Reading passage »
******************************

Harvested tubers, tuber damage, Cluster width, Harvest rate, Digging efficiency, Clogging.
Huge advances have been made in the mechanised harvesting of most temperate crops; this is not so for tropical crops, especially tuber crops. Most of the harvesters developed have brought about a remarkable reduction in the drudgery, labour requirement and production cost of such crops. Cocoyam is one of the popular tropical tuber crops; others are yams, cassava, ginger and sweet potato.
Cocoyam constitutes a major part of food consumed in Nigeria, and also in the tropical regions of the world. The edible corms are roasted, cooked or pounded into paste for food [4]. The tender leaves and petioles are also eaten either as vegetables or meat supplements. Among its advantages over related tuber crops like yams and cassava is the simpler external morphology and husbandry practices; non possession of a woody stem, not requiring stakes for mechanical support and vegetative propagation from crop parts that are not of considerable economic importance.
Early attempt to mechanise the harvesting of tropical root crops began with the use of the plough. Others types of harvesters include the potato spinner, elevator digger, manned elevator digger and complete harvester. The plough is a tractor or oxen drawn digger, which has a share and raising fingers as the primary components. In some cases, sifting fingers are attached at the back of the raising fingers for better separation. The potato spinner consists of a flat horizontal share that passes under the crop to loosen and lift the soil and crops. This mass is then passed into a series of rapidly rotating tines fixed on a hub which is either PTO or land wheel driven. The tines shatter the soil and separate the crop. The elevator digger consists of a share, which raises the soil into a single continuous apron of steel rods (link conveyors) or two separate chains. The soils fall off as the crop moves to the back of the elevator that is given a shaken action by agitators and the potatoes are returned to the ground for hand picking. The manned elevator digger was developed initially as semi automatic harvester. Pickers are stationed on the extended or an additional conveyer of the machine to pick out either potatoes or rubbish to produce a clean sample [2]. The complete harvester performs digging, separation, cleaning and delivery of tubers in a one pass operation of the harvester.
Soil and crop parameters relevant to design of similar root crop harvesters were determined in a preliminary field experiment carried out at the FUTA Teaching and Research Farm. Such soil properties include; Soil resistance, row base width and height. The crop properties studied were; cluster properties, that is, number of cormels per plant and cluster width and tuber parameters that is, length, diameter and weight of individual cormels. Furthermore, detailed literature study was carried out to obtain design data for relevant soil engineering properties such as soil cohesion, c adhesion, cα angle of internal resistance, φ, angle of soil interface friction, δ among others that are required for the design of similar soil engaging tools.
Preliminary and detailed design analysis of the harvester was carried out. This was followed by computer aided (AUTOCAD) isometric and orthographic drawings of the machine and its component parts. The various components were fabricated using locally sourced materials. The whole machine was later assembled; a cocoyam farm was established at the research farm of the University for field evaluation of the machine prototype. The three experimental plot has a dimension of 14 m x 10 m, area of 144 m2 and has a total of 300 stands of cocoyam in eighteen rows per plot and a total plant population of 20,833 plants per hectare. It was ploughed, harrowed, ridged and planted with Cocoyam cormels at the onset of the rains in May, 2007.

******************************

Extend the cocoyam harvester text by writing what comes after its final sentence.

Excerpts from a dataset
******************************

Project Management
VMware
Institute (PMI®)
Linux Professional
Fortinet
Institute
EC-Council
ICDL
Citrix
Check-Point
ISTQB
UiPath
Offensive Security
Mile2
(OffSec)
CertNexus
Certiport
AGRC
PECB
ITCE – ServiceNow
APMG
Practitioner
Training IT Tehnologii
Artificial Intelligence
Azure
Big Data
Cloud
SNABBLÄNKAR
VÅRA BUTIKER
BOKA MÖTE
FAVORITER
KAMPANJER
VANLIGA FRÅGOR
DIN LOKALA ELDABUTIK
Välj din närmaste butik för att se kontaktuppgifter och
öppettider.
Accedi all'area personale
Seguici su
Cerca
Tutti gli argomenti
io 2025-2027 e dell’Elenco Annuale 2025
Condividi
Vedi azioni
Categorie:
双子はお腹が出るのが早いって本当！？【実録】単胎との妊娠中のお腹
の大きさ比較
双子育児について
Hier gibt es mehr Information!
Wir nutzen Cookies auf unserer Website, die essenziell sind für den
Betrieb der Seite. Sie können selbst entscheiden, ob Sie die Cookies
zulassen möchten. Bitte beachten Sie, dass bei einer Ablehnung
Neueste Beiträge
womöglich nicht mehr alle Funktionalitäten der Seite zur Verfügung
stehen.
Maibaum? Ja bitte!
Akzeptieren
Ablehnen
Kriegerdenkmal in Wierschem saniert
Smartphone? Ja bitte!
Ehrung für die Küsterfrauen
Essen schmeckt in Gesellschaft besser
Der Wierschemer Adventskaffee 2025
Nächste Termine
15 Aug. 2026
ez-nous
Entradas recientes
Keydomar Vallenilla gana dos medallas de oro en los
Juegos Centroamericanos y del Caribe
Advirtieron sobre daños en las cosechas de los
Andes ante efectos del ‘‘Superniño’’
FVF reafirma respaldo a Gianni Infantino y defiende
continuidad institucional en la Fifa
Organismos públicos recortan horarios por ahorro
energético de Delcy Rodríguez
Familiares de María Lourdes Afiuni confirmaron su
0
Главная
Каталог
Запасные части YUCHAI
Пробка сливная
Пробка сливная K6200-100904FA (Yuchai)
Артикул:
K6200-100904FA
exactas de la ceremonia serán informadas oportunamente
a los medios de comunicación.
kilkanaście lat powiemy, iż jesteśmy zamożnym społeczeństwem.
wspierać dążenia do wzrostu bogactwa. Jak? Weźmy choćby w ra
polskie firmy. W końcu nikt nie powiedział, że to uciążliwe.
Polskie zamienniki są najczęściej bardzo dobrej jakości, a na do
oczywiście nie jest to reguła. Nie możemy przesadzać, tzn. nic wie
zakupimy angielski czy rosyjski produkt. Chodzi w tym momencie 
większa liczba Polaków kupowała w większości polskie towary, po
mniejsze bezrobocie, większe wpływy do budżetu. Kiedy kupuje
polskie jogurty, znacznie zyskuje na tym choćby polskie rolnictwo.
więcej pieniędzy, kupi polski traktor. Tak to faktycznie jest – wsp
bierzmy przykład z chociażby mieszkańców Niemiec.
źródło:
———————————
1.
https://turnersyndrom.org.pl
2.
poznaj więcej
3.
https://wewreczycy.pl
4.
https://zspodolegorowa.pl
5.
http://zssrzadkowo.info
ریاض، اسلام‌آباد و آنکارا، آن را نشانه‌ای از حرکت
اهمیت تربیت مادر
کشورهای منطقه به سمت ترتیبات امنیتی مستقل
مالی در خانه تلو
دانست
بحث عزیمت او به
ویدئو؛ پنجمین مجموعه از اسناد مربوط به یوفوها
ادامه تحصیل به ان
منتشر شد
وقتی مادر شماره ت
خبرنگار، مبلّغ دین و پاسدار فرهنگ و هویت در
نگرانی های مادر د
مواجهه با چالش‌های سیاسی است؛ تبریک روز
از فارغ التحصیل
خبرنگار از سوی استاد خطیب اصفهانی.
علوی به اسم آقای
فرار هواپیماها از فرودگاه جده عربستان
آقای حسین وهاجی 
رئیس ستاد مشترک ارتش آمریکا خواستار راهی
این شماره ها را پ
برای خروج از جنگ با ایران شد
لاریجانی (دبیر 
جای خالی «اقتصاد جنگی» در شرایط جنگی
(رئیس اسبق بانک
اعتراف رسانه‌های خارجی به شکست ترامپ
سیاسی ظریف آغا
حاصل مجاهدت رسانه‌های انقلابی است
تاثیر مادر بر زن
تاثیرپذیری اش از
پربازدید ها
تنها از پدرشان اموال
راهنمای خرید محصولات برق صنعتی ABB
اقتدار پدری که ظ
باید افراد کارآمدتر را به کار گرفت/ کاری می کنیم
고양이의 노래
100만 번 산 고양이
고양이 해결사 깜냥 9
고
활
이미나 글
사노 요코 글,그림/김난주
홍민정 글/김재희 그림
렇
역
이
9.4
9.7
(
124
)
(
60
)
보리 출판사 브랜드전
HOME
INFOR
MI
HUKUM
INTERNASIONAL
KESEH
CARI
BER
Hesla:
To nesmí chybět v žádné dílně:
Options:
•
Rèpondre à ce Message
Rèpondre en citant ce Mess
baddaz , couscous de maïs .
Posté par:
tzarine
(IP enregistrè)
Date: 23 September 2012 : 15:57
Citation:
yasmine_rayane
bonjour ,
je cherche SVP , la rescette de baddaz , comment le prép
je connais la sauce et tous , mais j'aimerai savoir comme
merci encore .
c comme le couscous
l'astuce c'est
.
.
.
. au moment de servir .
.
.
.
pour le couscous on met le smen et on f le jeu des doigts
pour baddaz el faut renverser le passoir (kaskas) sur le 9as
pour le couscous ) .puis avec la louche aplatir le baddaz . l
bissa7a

******************************

Task result »
The rate of harvesting of dug cormels was determined with the machine running on the test field and the designated PTO rotation with other selected operational and implement parameters (forward speed and rake angle) for each row as shown on the plot layout.
Harvested cormels are collected soon after harvesting. Dug losses were determined by digging up all the cormels left in the soil per plot after the machine has passed and the surface produce collected labelled, bagged and weighted. Two types of investigation were conducted into the digging efficiency of the machine a) Lifting efficiency of stands b) Lifting efficiency of cormels.
Data collected were analyzed to determine the effects of three operational parameters (web speed, forward speed and rake angle) on machine performance indicators that include: harvesting rate, dug losses, tuber damage and time loss as a result of machine adjustments and breakdown.
The data obtained from field tests were analysed with Microsoft Excel software packages for the desired indicators of machine performance using the variables obtained during the field tests as shown in Table 1.
Data obtained was also analysed to evaluate significant differences within treatments. A multiple regression model was fitted for each of the response variables (machine performance indicators) using the operation parameters as independent variables.
The analysis of variance performed on the results presented in the descriptive statistics showed that the results are significant for only two of the response variables. Machine performance variables are significant at P < 0.05 for HR, and for MAJ at P< 0.1. This result is contrary to some previous studies such as Miscener et al [3], Sharma et al [5] and Culpin [1] where the effects of treatments on implement performance especially FEFF, DLOSS and clogging were directly affected by the selected operational parameters. The non expression of these treatments might be due to the several stops made for repairs, adjustments and data collection during field tests; the skill of the Tractor operator or other environmental factors.
Follow up tests were performed using multiple comparisons to evaluate the significance of specific treatments means on the indices of machine performance under consideration. A summary of this result shown in appendix iv, indicate that 29 % of the treatments means in respect of the HR tested significant at the 0.05 probability level while only 15 % are significant for MADJ at the same level. At P < 0.1, 39 % and 21 % of the treatment compared are significant for HR and MADJ. Comparing the treatment means of FEFF, HCOM, DLOSS and CLOGG, all the treatments recorded less than 10 % significance at 0.05 level while results for the 0.1 level are 14 %, 15 %, 15.7, and 4.5 % respectively.
Only three treatments T7, T13 and T16 of the SKSD are significant when compared with T3, while all the treatment means of BD are not significant at the levels tested.
A multiple linear regression model was fitted for each of the response variables using the operational parameters which are forward speed (FS), web speed (WS), Rake angle (RA), interaction between the variables; RAWS, RAFS, RAWSFS; as independent variables. The summary of the regression analysis and ANOVA are presented on Table 2.
The models are.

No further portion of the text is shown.